RECORD REVIEWS
Jack White
Album: “Lazaretto” (Third Man/Columbia
Grade: A
Jack White’s second solo album is steeped in tones of his adopted hometown, Nashville. Lighthearted piano, sprightly fiddle and soulful slide guitar lend a country twang to most of the 11 tracks.
White is more open musically on “Lazaretto” than any of his previous works, whether with the White Stripes, Raconteurs, Dead Weather or solo. He shares the vocal spotlight with fiddler-singer Lillie Mae Rische and Ruby Amanfu, who belongs to the Peacocks, an all-female band that backed White while touring for his first solo album, 2012’s “Blunderbuss.”
The Dead Weather-esque title single heralds the new album perfectly: a blend of White’s signature guitar-heavy blues rock seasoned with some folksy charm in the form of a violin solo.
Where “Blunderbuss” explored love and loss, “Lazaretto” is more about love and loneliness. Parlor piano opens an ode to solitary life, “Alone in My Home.” A country fiddle cries at the beginning of “Temporary Ground,” about life’s fleeting nature.

DATA SHOWN:
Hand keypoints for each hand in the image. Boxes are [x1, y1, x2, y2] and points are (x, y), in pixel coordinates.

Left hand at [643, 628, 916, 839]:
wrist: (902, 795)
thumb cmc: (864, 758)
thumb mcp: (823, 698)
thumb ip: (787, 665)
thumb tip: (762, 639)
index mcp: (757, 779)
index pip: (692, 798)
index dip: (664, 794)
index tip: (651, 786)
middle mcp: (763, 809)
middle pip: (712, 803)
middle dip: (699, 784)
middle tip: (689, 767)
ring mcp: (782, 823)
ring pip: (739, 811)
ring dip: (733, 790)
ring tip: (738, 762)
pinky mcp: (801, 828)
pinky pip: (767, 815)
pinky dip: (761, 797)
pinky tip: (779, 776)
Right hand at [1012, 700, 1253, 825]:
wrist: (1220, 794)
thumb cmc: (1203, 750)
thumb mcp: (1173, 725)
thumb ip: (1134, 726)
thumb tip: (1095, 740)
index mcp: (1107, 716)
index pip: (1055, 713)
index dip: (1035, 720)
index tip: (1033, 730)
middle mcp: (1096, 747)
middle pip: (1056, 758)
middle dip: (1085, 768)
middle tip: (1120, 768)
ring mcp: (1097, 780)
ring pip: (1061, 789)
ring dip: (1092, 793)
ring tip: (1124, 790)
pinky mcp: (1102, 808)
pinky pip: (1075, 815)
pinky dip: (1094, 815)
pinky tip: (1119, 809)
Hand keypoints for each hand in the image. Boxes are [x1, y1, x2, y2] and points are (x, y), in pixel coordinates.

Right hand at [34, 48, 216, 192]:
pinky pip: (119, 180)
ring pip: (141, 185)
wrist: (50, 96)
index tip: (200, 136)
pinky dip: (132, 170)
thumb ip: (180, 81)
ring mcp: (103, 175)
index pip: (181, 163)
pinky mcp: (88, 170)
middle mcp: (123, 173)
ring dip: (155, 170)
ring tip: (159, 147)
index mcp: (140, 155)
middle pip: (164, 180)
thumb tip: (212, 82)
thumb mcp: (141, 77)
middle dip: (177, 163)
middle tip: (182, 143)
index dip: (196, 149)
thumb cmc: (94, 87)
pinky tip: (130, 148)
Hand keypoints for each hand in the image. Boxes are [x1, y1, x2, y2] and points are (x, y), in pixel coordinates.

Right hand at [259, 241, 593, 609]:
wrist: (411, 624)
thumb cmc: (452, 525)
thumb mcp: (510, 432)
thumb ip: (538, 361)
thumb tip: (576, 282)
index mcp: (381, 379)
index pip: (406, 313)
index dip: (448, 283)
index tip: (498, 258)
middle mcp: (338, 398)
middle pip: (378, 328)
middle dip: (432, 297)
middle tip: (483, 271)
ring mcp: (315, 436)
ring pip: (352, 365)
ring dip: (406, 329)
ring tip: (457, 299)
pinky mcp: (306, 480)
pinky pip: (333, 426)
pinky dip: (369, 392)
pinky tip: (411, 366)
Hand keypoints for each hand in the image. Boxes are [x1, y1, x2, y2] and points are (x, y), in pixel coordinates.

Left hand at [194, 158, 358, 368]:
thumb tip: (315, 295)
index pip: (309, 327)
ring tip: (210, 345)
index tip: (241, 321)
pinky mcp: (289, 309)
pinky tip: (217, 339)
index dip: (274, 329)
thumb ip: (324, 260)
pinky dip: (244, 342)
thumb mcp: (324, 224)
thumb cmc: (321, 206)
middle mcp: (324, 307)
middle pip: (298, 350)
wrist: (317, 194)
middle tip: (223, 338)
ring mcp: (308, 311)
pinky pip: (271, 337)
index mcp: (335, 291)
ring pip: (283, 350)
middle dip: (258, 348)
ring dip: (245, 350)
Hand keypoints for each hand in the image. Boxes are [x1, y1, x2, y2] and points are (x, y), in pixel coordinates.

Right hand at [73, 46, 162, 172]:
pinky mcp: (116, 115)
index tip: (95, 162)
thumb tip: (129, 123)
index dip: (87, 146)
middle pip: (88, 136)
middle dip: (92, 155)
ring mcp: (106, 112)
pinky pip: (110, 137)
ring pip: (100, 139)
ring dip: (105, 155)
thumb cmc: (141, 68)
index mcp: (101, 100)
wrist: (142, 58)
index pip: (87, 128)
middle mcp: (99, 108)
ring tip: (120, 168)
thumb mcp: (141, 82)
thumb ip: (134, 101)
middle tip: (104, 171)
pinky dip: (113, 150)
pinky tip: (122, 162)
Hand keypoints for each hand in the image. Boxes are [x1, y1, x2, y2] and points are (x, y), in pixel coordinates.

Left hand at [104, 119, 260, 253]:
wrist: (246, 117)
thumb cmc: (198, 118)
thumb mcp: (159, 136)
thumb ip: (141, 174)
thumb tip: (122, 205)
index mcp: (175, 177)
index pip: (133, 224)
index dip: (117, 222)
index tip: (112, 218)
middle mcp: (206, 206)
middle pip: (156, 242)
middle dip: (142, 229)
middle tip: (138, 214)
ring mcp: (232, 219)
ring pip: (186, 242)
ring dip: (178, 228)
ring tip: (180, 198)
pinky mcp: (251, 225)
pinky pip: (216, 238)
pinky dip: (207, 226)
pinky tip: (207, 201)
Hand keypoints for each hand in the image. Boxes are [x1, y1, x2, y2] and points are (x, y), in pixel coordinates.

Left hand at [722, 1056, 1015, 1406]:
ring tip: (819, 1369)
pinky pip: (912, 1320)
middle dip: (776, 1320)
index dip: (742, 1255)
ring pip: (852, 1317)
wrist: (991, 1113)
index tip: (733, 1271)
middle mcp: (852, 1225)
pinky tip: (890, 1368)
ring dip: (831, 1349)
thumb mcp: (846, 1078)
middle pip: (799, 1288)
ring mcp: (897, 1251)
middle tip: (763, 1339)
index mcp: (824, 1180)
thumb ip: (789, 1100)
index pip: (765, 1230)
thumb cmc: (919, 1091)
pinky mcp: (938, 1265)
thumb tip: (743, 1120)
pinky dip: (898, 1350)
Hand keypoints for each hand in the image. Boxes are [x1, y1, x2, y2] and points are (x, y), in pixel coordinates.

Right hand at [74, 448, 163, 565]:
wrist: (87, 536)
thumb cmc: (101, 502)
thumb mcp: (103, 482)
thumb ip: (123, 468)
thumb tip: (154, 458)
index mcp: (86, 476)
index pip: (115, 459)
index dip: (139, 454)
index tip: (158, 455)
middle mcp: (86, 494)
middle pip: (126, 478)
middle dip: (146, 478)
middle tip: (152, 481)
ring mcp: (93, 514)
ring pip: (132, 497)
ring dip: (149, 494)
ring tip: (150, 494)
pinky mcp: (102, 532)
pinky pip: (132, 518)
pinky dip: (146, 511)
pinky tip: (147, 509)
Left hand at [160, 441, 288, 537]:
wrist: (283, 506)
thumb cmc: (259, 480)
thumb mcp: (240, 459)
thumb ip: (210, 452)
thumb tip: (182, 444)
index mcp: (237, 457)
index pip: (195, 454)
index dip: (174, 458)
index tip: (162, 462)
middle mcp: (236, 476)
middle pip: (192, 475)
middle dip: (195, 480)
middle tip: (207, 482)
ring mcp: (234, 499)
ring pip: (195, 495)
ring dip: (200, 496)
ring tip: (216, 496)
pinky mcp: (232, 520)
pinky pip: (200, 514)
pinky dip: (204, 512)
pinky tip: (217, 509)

ABOUT THIS EXERCISE: For each statement below, answer yes or no according to the review of Jack White's "Lazaretto" above, and quote the deciding words from the review. 1. "Lazaretto" is Jack White's first solo album. 2. The album contains 11 tracks. 3. "Temporary Ground" opens with parlor piano.

TASK ANSWER:
1. No: "Jack White’s second solo album"
2. Yes: "most of the 11 tracks"
3. No: "A country fiddle cries at the beginning of “Temporary Ground,”"